Все не умеют работать. Соображайте сами. Находите людей, которые соображают в экономике. Сейчас у нас уже меньше семидесяти, все в работе. Вы знаете, как режиссер зависит от художника. А художник не верит в такие сроки, очень сложно.
В Современнике было 12. У Мольера — 12 пайщиков. Остальные приходили.
Мейерхольд обиделся, что его не сделали пайщиком, — и ушел. Я читал репетиции Немировича «Гамлета» — он исподволь ставит трагедию, Шекспира, пытается подтянуть артистов.
Как с ним разговаривает Еланская? (Еланская Клавдия Николаевна — актриса МХАТ c 1924 года. — Е. Ч.) Какая глупость! И как он осторожен, если нужно вызвать актера. У Мольера так быть не могло. Но было. Но он пугался и начинал что-то писать, если сборы падали. А суфлеры были серьезные люди. Будочки не было. Он стоял и подсказывал за кулисами. Был важный казначей. Он сразу после спектакля выдавал пайщикам «фонд развития», Мольеру отвалить, актеры решали… а потом тут тушильщик свечей, очень важная фигура. Самая несчастная фигура — привратники. Их могли прибить и даже убить.
Важная фигура — оратор — выходил к зрителям, что будет завтра. Тут он мог и хохмить, и нецензурно.

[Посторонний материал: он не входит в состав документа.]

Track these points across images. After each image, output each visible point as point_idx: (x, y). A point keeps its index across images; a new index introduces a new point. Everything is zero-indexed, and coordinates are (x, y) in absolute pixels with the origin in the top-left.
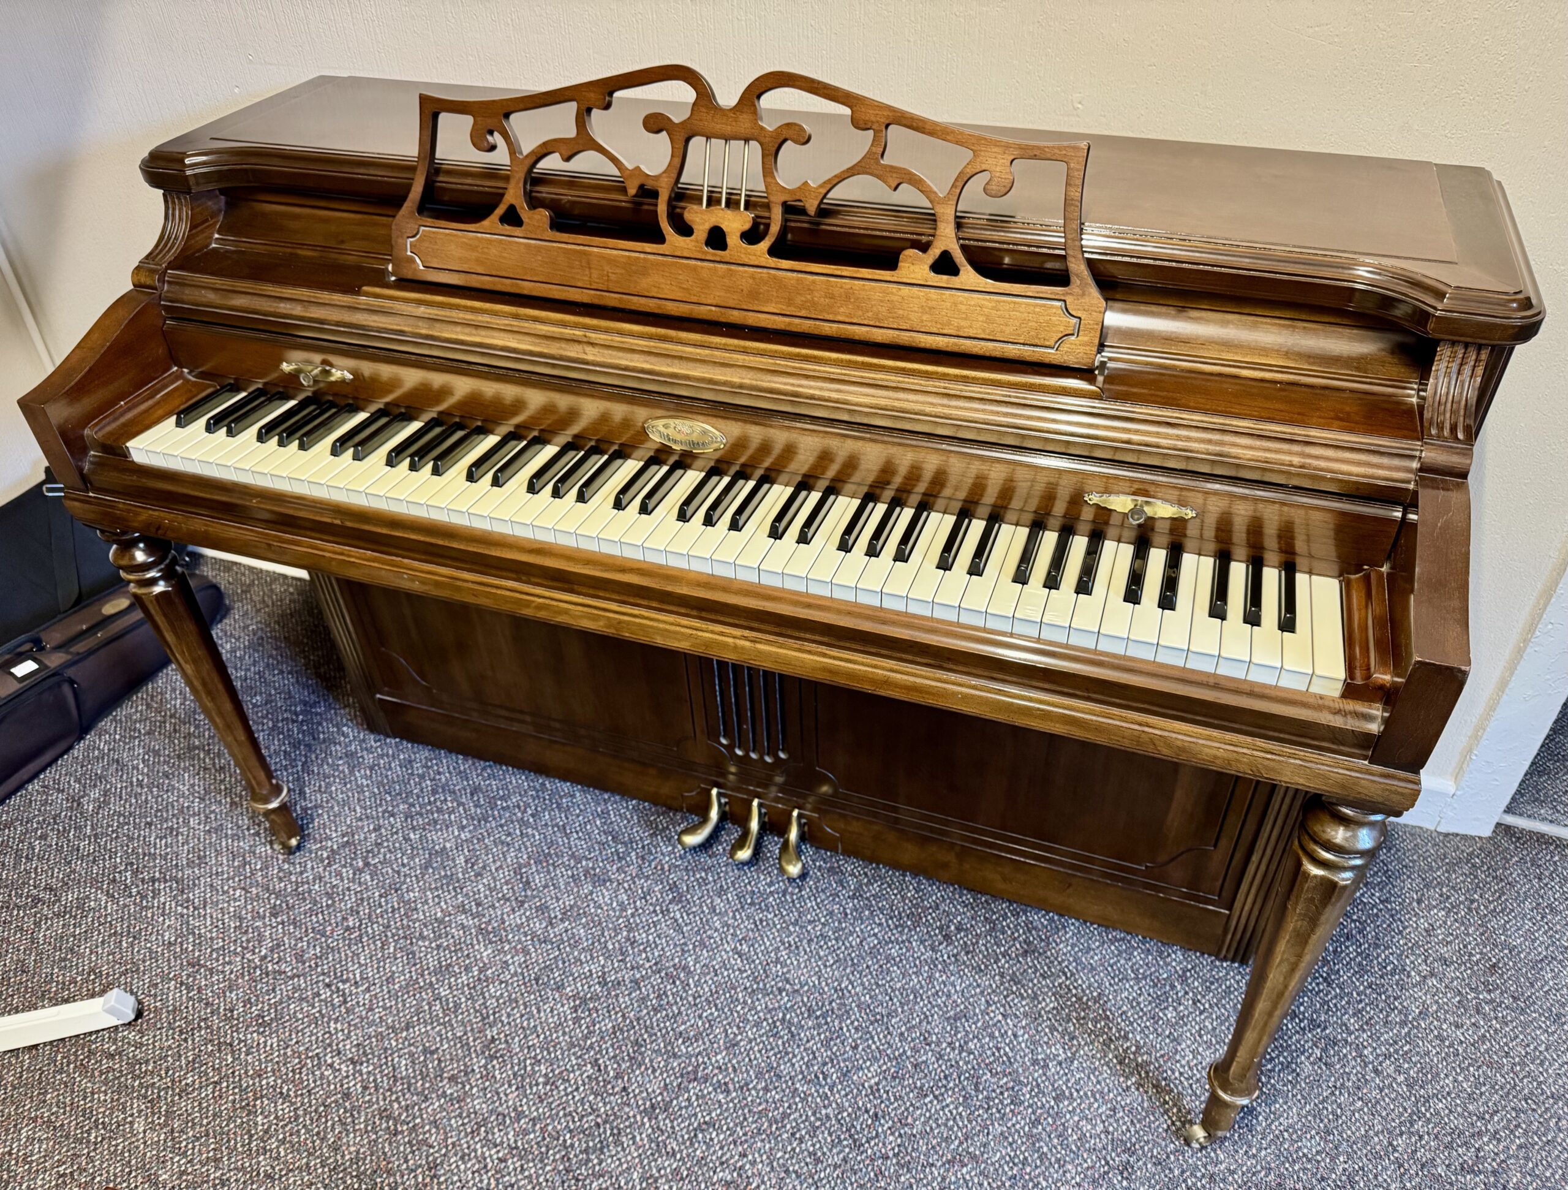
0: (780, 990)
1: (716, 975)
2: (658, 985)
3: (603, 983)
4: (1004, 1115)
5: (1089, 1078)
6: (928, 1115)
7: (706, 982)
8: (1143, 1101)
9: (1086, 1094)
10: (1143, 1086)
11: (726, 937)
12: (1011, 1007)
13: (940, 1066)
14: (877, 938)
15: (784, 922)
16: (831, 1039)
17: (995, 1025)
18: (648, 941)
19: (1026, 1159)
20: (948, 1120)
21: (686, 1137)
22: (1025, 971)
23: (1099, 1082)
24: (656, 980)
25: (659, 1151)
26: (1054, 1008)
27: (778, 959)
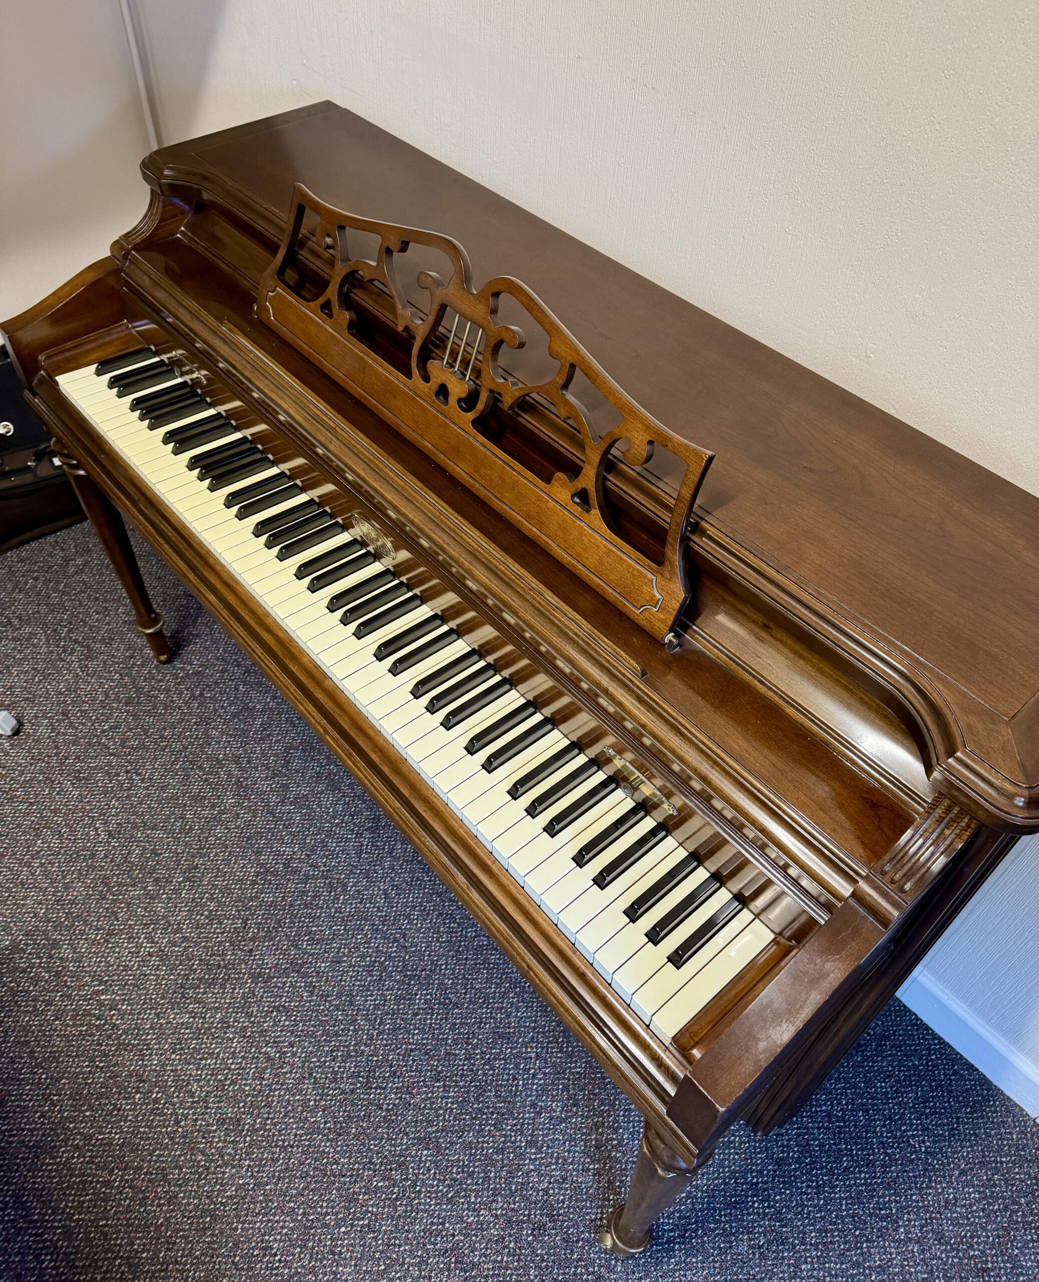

(Ефремов погружается в историю конкуренции между тремя парижскими театрами.)
Время подтолкнет. И театры, и студии будут закрываться, но сейчас нет оснований для этого. Нет соревнования. Накала нет. Театру никуда не деться. Все равно это живые с живыми.
Пьеса их вынудит действовать. Помните, в «Варварах» они собираются, потом приехали. У меня сразу приехали.